Menyelamatkan Musim Tanam: Aksi Nyata yang Dibutuhkan Sekarang

Lalu, apa yang harus segera dilakukan? Pertama, kita butuh penilaian kerusakan yang detail dan melibatkan petani. Penyuluh, petani, dan aparat desa harus turun bersama. Mereka perlu memetakan, apakah lahannya cuma tertutup lumpur tipis, atau malah dipenuhi pasir tebal dan material kayu-batu dari longsoran. Pendekatan partisipatif semacam ini penting biar bantuan nggak salah sasaran.

Kedua, soal pembersihan lahan.
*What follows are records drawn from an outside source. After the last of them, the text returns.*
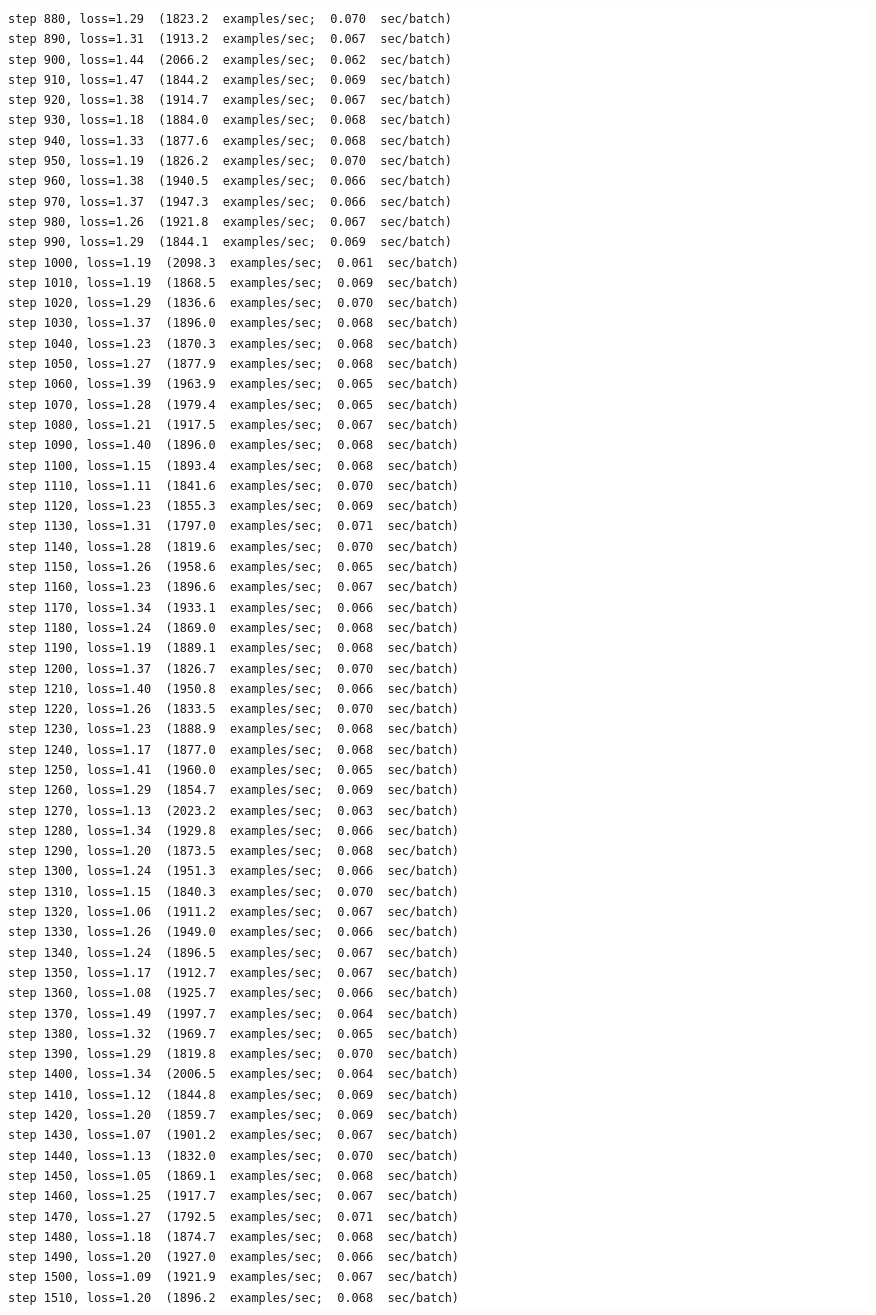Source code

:     step 880, loss=1.29  (1823.2  examples/sec;  0.070  sec/batch)
    step 890, loss=1.31  (1913.2  examples/sec;  0.067  sec/batch)
    step 900, loss=1.44  (2066.2  examples/sec;  0.062  sec/batch)
    step 910, loss=1.47  (1844.2  examples/sec;  0.069  sec/batch)
    step 920, loss=1.38  (1914.7  examples/sec;  0.067  sec/batch)
    step 930, loss=1.18  (1884.0  examples/sec;  0.068  sec/batch)
    step 940, loss=1.33  (1877.6  examples/sec;  0.068  sec/batch)
    step 950, loss=1.19  (1826.2  examples/sec;  0.070  sec/batch)
    step 960, loss=1.38  (1940.5  examples/sec;  0.066  sec/batch)
    step 970, loss=1.37  (1947.3  examples/sec;  0.066  sec/batch)
    step 980, loss=1.26  (1921.8  examples/sec;  0.067  sec/batch)
    step 990, loss=1.29  (1844.1  examples/sec;  0.069  sec/batch)
    step 1000, loss=1.19  (2098.3  examples/sec;  0.061  sec/batch)
    step 1010, loss=1.19  (1868.5  examples/sec;  0.069  sec/batch)
    step 1020, loss=1.29  (1836.6  examples/sec;  0.070  sec/batch)
    step 1030, loss=1.37  (1896.0  examples/sec;  0.068  sec/batch)
    step 1040, loss=1.23  (1870.3  examples/sec;  0.068  sec/batch)
    step 1050, loss=1.27  (1877.9  examples/sec;  0.068  sec/batch)
    step 1060, loss=1.39  (1963.9  examples/sec;  0.065  sec/batch)
    step 1070, loss=1.28  (1979.4  examples/sec;  0.065  sec/batch)
    step 1080, loss=1.21  (1917.5  examples/sec;  0.067  sec/batch)
    step 1090, loss=1.40  (1896.0  examples/sec;  0.068  sec/batch)
    step 1100, loss=1.15  (1893.4  examples/sec;  0.068  sec/batch)
    step 1110, loss=1.11  (1841.6  examples/sec;  0.070  sec/batch)
    step 1120, loss=1.23  (1855.3  examples/sec;  0.069  sec/batch)
    step 1130, loss=1.31  (1797.0  examples/sec;  0.071  sec/batch)
    step 1140, loss=1.28  (1819.6  examples/sec;  0.070  sec/batch)
    step 1150, loss=1.26  (1958.6  examples/sec;  0.065  sec/batch)
    step 1160, loss=1.23  (1896.6  examples/sec;  0.067  sec/batch)
    step 1170, loss=1.34  (1933.1  examples/sec;  0.066  sec/batch)
    step 1180, loss=1.24  (1869.0  examples/sec;  0.068  sec/batch)
    step 1190, loss=1.19  (1889.1  examples/sec;  0.068  sec/batch)
    step 1200, loss=1.37  (1826.7  examples/sec;  0.070  sec/batch)
    step 1210, loss=1.40  (1950.8  examples/sec;  0.066  sec/batch)
    step 1220, loss=1.26  (1833.5  examples/sec;  0.070  sec/batch)
    step 1230, loss=1.23  (1888.9  examples/sec;  0.068  sec/batch)
    step 1240, loss=1.17  (1877.0  examples/sec;  0.068  sec/batch)
    step 1250, loss=1.41  (1960.0  examples/sec;  0.065  sec/batch)
    step 1260, loss=1.29  (1854.7  examples/sec;  0.069  sec/batch)
    step 1270, loss=1.13  (2023.2  examples/sec;  0.063  sec/batch)
    step 1280, loss=1.34  (1929.8  examples/sec;  0.066  sec/batch)
    step 1290, loss=1.20  (1873.5  examples/sec;  0.068  sec/batch)
    step 1300, loss=1.24  (1951.3  examples/sec;  0.066  sec/batch)
    step 1310, loss=1.15  (1840.3  examples/sec;  0.070  sec/batch)
    step 1320, loss=1.06  (1911.2  examples/sec;  0.067  sec/batch)
    step 1330, loss=1.26  (1949.0  examples/sec;  0.066  sec/batch)
    step 1340, loss=1.24  (1896.5  examples/sec;  0.067  sec/batch)
    step 1350, loss=1.17  (1912.7  examples/sec;  0.067  sec/batch)
    step 1360, loss=1.08  (1925.7  examples/sec;  0.066  sec/batch)
    step 1370, loss=1.49  (1997.7  examples/sec;  0.064  sec/batch)
    step 1380, loss=1.32  (1969.7  examples/sec;  0.065  sec/batch)
    step 1390, loss=1.29  (1819.8  examples/sec;  0.070  sec/batch)
    step 1400, loss=1.34  (2006.5  examples/sec;  0.064  sec/batch)
    step 1410, loss=1.12  (1844.8  examples/sec;  0.069  sec/batch)
    step 1420, loss=1.20  (1859.7  examples/sec;  0.069  sec/batch)
    step 1430, loss=1.07  (1901.2  examples/sec;  0.067  sec/batch)
    step 1440, loss=1.13  (1832.0  examples/sec;  0.070  sec/batch)
    step 1450, loss=1.05  (1869.1  examples/sec;  0.068  sec/batch)
    step 1460, loss=1.25  (1917.7  examples/sec;  0.067  sec/batch)
    step 1470, loss=1.27  (1792.5  examples/sec;  0.071  sec/batch)
    step 1480, loss=1.18  (1874.7  examples/sec;  0.068  sec/batch)
    step 1490, loss=1.20  (1927.0  examples/sec;  0.066  sec/batch)
    step 1500, loss=1.09  (1921.9  examples/sec;  0.067  sec/batch)
    step 1510, loss=1.20  (1896.2  examples/sec;  0.068  sec/batch)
Di banyak titik di Sumatera Utara, tantangannya berat sekali. Bukan cuma lumpur, tapi kayu gelondongan dari hulu yang berserakan menutupi sawah dan menyumbat saluran air. Pekerjaan ini jelas butuh alat berat dan koordinasi lintas sektor. Mustahil dibebankan ke pundak petani yang sudah kelelahan.

Ketiga, penyesuaian pola tanam. Untuk lahan yang masih bisa diselamatkan, perlu dipilih varietas padi yang adaptif, umurnya genjah, dan tahan dengan kondisi tanah pasca banjir. Di sinilah peran penyuluh jadi kunci memberi rekomendasi yang realistis, bukan sekadar mengejar target tanam dari atas.